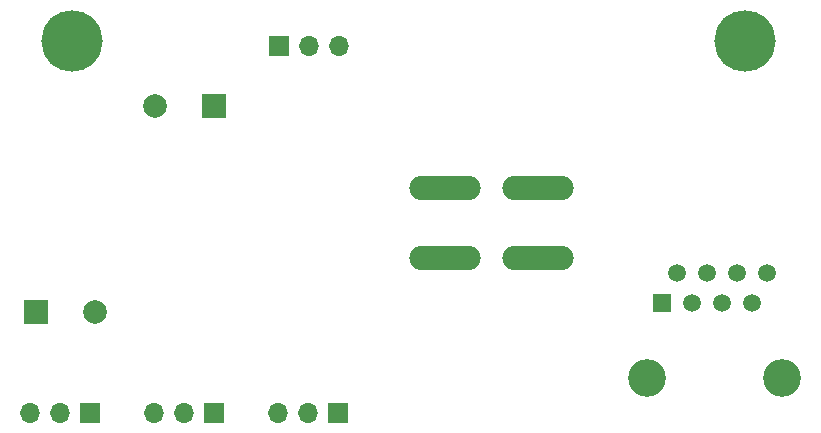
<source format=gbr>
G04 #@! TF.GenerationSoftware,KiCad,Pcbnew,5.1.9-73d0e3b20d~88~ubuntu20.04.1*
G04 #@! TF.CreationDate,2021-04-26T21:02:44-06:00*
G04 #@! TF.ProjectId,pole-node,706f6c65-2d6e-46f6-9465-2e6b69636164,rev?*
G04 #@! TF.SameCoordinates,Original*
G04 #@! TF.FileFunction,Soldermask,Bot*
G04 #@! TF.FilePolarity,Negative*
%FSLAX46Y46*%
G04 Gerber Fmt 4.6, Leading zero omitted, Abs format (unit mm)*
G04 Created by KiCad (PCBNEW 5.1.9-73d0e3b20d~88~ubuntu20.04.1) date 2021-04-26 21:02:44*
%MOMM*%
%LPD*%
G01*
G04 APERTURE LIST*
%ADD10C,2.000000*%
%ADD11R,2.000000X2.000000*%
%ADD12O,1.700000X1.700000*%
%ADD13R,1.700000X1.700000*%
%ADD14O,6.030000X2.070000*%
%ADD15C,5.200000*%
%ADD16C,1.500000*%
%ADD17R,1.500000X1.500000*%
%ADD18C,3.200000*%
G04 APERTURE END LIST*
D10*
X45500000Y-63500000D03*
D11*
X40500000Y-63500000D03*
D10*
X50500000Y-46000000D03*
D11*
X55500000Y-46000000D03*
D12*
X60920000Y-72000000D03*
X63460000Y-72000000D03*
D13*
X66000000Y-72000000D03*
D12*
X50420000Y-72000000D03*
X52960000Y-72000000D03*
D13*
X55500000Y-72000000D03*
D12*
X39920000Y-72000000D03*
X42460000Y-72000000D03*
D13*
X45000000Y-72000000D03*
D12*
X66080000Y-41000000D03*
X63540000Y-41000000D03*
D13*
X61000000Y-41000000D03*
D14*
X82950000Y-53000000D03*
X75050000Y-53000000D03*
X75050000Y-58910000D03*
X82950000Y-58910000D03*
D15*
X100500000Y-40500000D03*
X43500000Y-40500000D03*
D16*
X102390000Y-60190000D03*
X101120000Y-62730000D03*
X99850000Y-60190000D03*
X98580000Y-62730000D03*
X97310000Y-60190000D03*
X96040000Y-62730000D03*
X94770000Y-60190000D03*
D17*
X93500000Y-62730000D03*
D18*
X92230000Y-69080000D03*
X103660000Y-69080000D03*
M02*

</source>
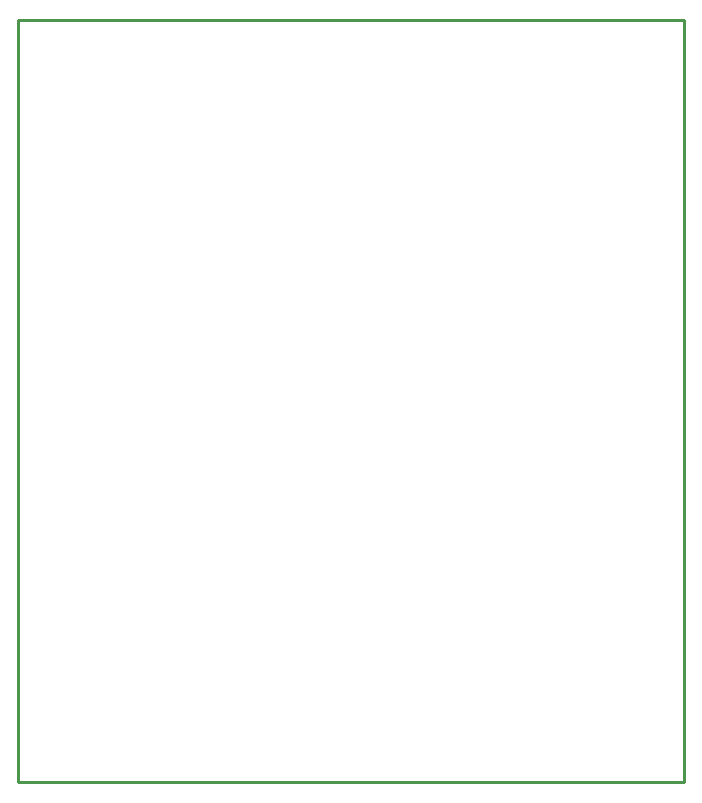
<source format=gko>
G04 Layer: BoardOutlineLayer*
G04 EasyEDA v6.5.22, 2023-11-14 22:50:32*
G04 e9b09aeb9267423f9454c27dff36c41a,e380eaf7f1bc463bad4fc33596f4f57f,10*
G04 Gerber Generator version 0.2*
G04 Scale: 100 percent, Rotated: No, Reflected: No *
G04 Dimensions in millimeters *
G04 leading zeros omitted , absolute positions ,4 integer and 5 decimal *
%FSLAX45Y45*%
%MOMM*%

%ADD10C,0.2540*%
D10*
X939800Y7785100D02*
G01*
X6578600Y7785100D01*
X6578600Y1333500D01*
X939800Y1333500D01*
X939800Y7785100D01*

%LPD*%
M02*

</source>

■ **EXERCISE BRIEF**
What lines above mention "KiCad"? Copy each one.

■ **ANSWER TO THIS PROBLEM**
G04 #@! TF.GenerationSoftware,KiCad,Pcbnew,5.1.9-73d0e3b20d~88~ubuntu20.04.1*
G04 Created by KiCad (PCBNEW 5.1.9-73d0e3b20d~88~ubuntu20.04.1) date 2021-04-26 21:02:44*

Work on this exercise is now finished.